An overcast day at a park in New Zealand finds me greeting a juggler. Overcast? You bet it was, as the first image clearly shows, but that didn't stop me from shooting him again, with the 'sun' going down beh ind him! Nikon D300, Nikkor 70-300mm at 250mm, Nikon SB-900 and Pocket Wizard on light stand behind him about five feet with Amber gel attached. Flash set to f/5.6, but actual ambient reading of face was used, f/11 @ 1/125 second, resulting in flash exposure being two stops over-exposed. That explains the 'over-exposed' backlit hair-just like the actual sun would do!
As far as the Karate Kid seen here, he came flying out of nowhere! Fortunately, on a light stand, off to my right, my Nikon SB-900 and Pocket Wizard were ready for his surprise visit! The all-encompassing forest was shot with the Nikkor 14mm Full Frame DX Fisheye. (actually a special note of thanks to Ann Worthy who provided the talent and the idea!)
So you say you have a leaky faucet? Well heck while you are waiting for the Plumber, get out your flash and Nikkor 200mm Macro lens and start shooting the steady drip, as it leaves the faucet head! But before you do, grab a colorful piece of fabric, (those Hawaiian shirts work well!) and place it in the background-a 6-8 inches behind the drip and voila, you end up with a composition of water that when FLIPPED looks like a work of art that was produced by the Glass Blowers of Murano Italy!
Below we have examples of a Two Light setup:
In front of me is a large bowl of cream on the kitchen counter and a large bowl of strawberries sits off to the side. One by one, I drop a single strawberry into the bowl of cream with my left hand, while my right hand is hooked up to Nikon's Electronic Cable release firing, hopefully, at the exact moment the strawberry 'splashes' into the cream. Eighteen shots later, I was successful. As you can see, on each side of this bowl, my Nikon SB-900 's with their attached diffuser's, got creamed-LOL! This is one of the few times I used Nikon's Commander Mode, because the strobes were well within "range". (Pocket Wizards would of course do the same thing). As usual, I am in Manual Flash Exposure. Nikon D300S, Micro-Nikkor 105mm, f/13 @ a 1/250 second.
For years I would haul out the two large 3X4 foot softboxes, attach the powerful 1600 WS White Lightning Ultra's and place one on the floor facing up and the other on a light stand pointing straight down towards the one on the ground. Atop the one on the ground I would place a large piece of frosted white plexi-glass and over the course of hours if not days, I would place subject matter such as flowers and sliced fruits and vegetables atop the plexi-glass and fire away.

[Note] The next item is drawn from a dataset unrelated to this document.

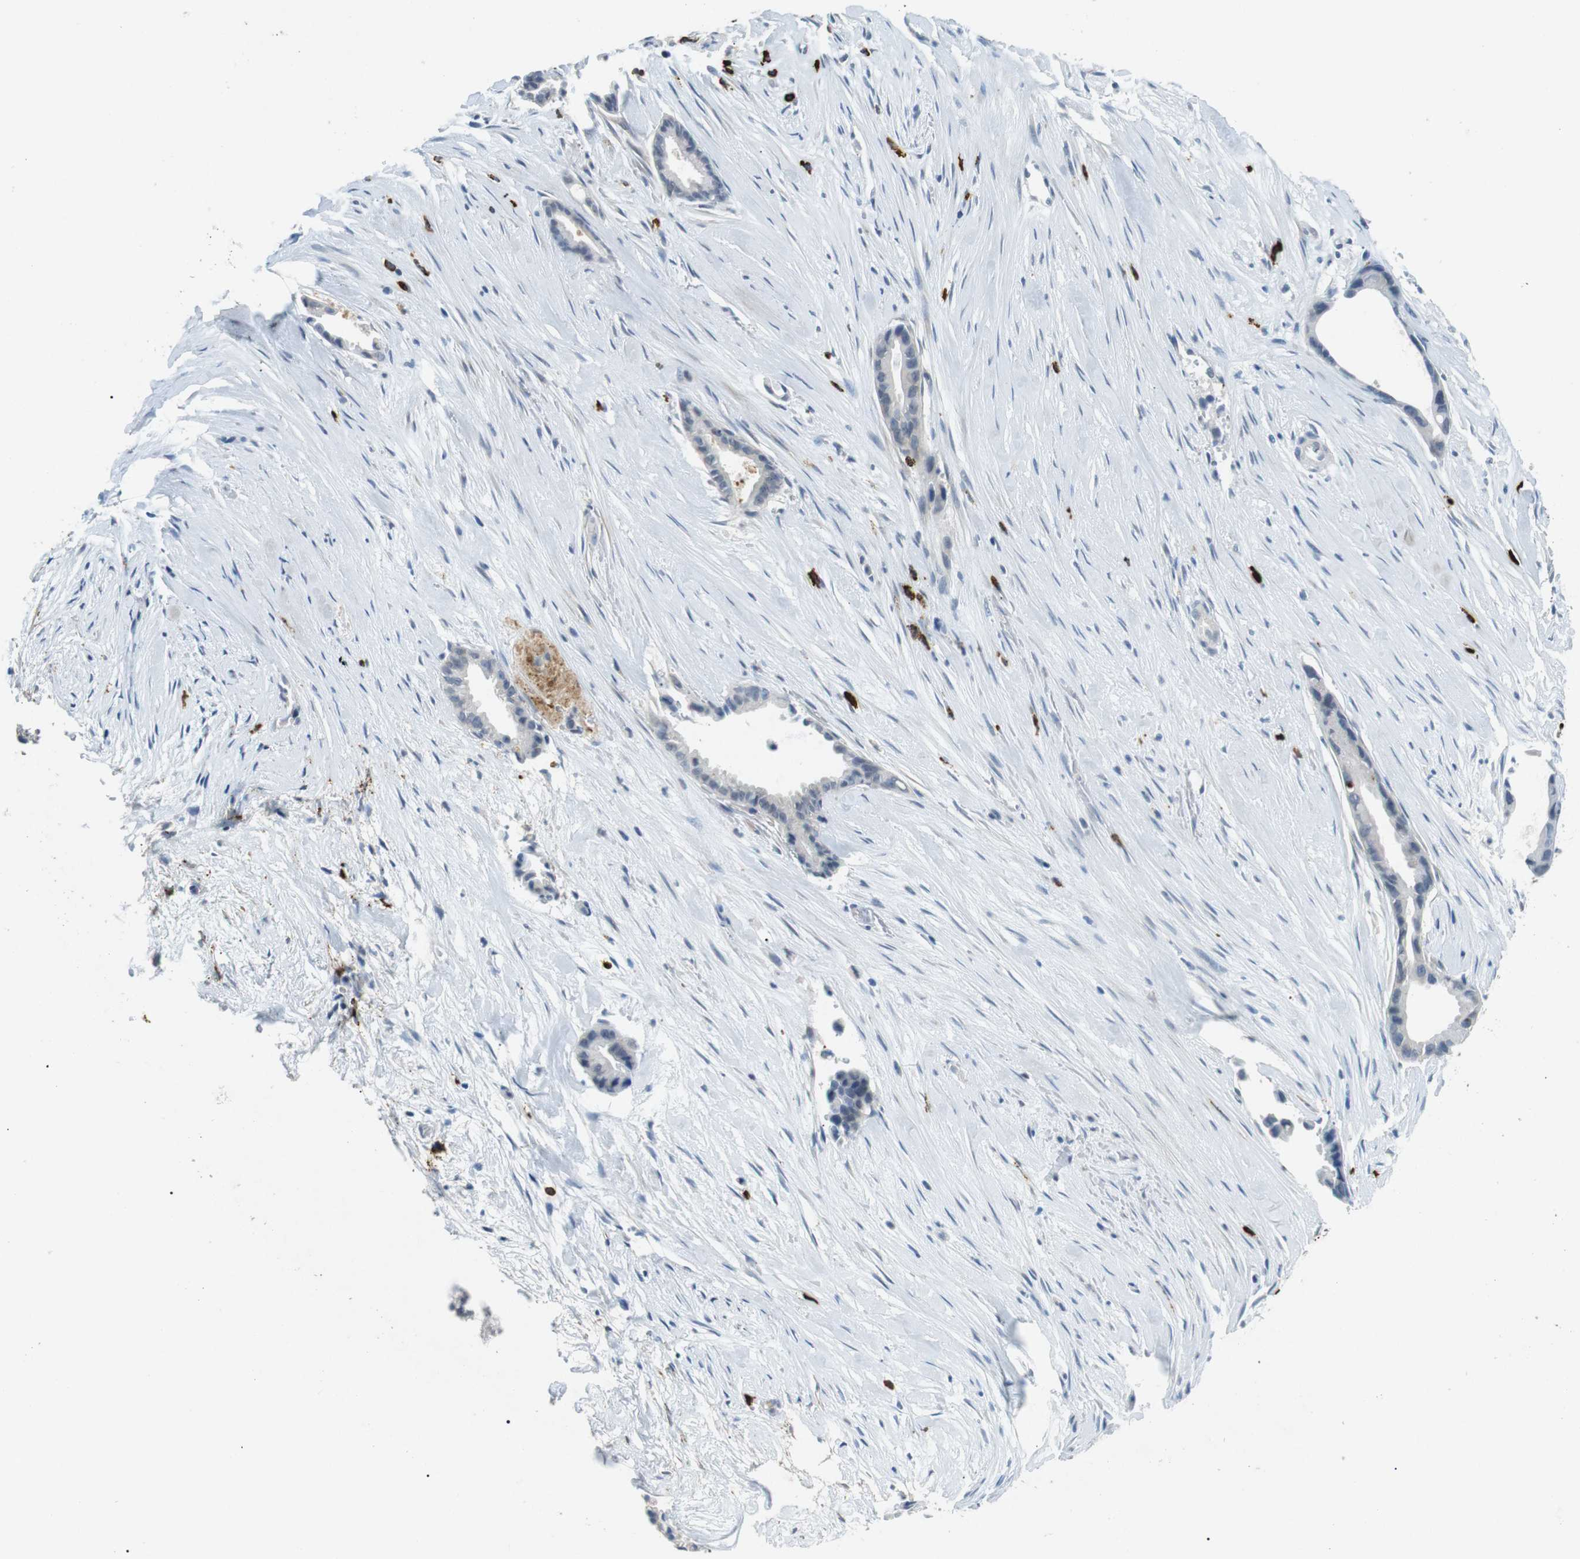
{"staining": {"intensity": "negative", "quantity": "none", "location": "none"}, "tissue": "liver cancer", "cell_type": "Tumor cells", "image_type": "cancer", "snomed": [{"axis": "morphology", "description": "Cholangiocarcinoma"}, {"axis": "topography", "description": "Liver"}], "caption": "Tumor cells are negative for brown protein staining in cholangiocarcinoma (liver).", "gene": "GZMM", "patient": {"sex": "female", "age": 55}}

The top light and the bottom light were set for the same exposure value, (the same amount of flash output) and I would end up with 'floating' objects', backlit and front lit, thus getting a glowing front lit subject. I don't have to do that anymore. The power of the SB-900, just like the VIvitar 285, is sufficient to achieve the same effect.

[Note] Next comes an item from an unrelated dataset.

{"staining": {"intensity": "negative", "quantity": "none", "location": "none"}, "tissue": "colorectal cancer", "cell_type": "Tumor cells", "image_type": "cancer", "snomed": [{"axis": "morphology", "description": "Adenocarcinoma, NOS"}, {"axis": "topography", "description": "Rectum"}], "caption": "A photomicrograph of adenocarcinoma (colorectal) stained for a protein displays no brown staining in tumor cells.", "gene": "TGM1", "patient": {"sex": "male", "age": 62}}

No need for a softbox either-an ordinary cardboard box lined with white poster board is sufficient and atop the box you place the white frosted plexi-glass. Inside the cardboard box is one strobe and outside the box, pointed down towards the plexi-glass is the other strobe-both at the same distance from the plexi-glass and in this case an aperture of f/8 was indicated for that distance. With a set-up like this you can let your imagination run with the plethora of subject matter that is available.